> Do this
Reproduce the records word for word, beginning with their first line and stopping after the line that contains "list kinds of", with that line included.

> Rows from a layout dataset
----------

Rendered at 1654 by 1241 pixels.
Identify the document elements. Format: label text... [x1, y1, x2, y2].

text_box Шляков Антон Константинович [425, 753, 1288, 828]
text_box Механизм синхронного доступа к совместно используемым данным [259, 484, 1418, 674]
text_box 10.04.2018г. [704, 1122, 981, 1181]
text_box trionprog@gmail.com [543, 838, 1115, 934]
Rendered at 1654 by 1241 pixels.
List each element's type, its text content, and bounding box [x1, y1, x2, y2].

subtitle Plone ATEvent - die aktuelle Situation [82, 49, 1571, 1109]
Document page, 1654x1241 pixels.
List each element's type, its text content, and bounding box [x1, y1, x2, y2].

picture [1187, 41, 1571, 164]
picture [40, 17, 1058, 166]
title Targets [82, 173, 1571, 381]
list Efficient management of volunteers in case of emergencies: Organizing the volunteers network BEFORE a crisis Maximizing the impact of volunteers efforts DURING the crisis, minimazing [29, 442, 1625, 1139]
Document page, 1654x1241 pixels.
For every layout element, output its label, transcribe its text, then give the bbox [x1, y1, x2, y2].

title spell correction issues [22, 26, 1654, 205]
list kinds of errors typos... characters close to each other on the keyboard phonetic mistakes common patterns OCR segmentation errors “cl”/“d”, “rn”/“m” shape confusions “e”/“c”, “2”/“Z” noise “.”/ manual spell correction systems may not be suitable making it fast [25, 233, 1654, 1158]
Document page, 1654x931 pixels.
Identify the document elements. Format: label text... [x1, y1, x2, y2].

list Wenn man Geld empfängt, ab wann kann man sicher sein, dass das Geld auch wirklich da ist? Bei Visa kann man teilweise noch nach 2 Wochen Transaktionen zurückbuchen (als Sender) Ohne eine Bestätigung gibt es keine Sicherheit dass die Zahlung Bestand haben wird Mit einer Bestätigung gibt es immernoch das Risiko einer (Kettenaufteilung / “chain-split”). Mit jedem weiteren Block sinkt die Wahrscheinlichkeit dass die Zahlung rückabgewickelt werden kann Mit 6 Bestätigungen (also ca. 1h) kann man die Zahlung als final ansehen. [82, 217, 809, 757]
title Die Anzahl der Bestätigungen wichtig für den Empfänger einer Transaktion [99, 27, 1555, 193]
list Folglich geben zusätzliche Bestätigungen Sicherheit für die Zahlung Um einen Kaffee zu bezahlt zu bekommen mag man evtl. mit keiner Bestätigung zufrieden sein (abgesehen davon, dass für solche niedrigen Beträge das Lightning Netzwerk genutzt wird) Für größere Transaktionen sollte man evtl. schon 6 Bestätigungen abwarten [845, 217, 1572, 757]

----------

> Answer to this task
Rendered at 1654 by 1241 pixels.
Identify the document elements. Format: label text... [x1, y1, x2, y2].

text_box Шляков Антон Константинович [425, 753, 1288, 828]
text_box Механизм синхронного доступа к совместно используемым данным [259, 484, 1418, 674]
text_box 10.04.2018г. [704, 1122, 981, 1181]
text_box trionprog@gmail.com [543, 838, 1115, 934]
Rendered at 1654 by 1241 pixels.
List each element's type, its text content, and bounding box [x1, y1, x2, y2].

subtitle Plone ATEvent - die aktuelle Situation [82, 49, 1571, 1109]
Document page, 1654x1241 pixels.
List each element's type, its text content, and bounding box [x1, y1, x2, y2].

picture [1187, 41, 1571, 164]
picture [40, 17, 1058, 166]
title Targets [82, 173, 1571, 381]
list Efficient management of volunteers in case of emergencies: Organizing the volunteers network BEFORE a crisis Maximizing the impact of volunteers efforts DURING the crisis, minimazing [29, 442, 1625, 1139]
Document page, 1654x1241 pixels.
For every layout element, output its label, transcribe its text, then give the bbox [x1, y1, x2, y2].

title spell correction issues [22, 26, 1654, 205]
list kinds of errors typos... characters close to each other on the keyboard phonetic mistakes common patterns OCR segmentation errors “cl”/“d”, “rn”/“m” shape confusions “e”/“c”, “2”/“Z” noise “.”/ manual spell correction systems may not be suitable making it fast [25, 233, 1654, 1158]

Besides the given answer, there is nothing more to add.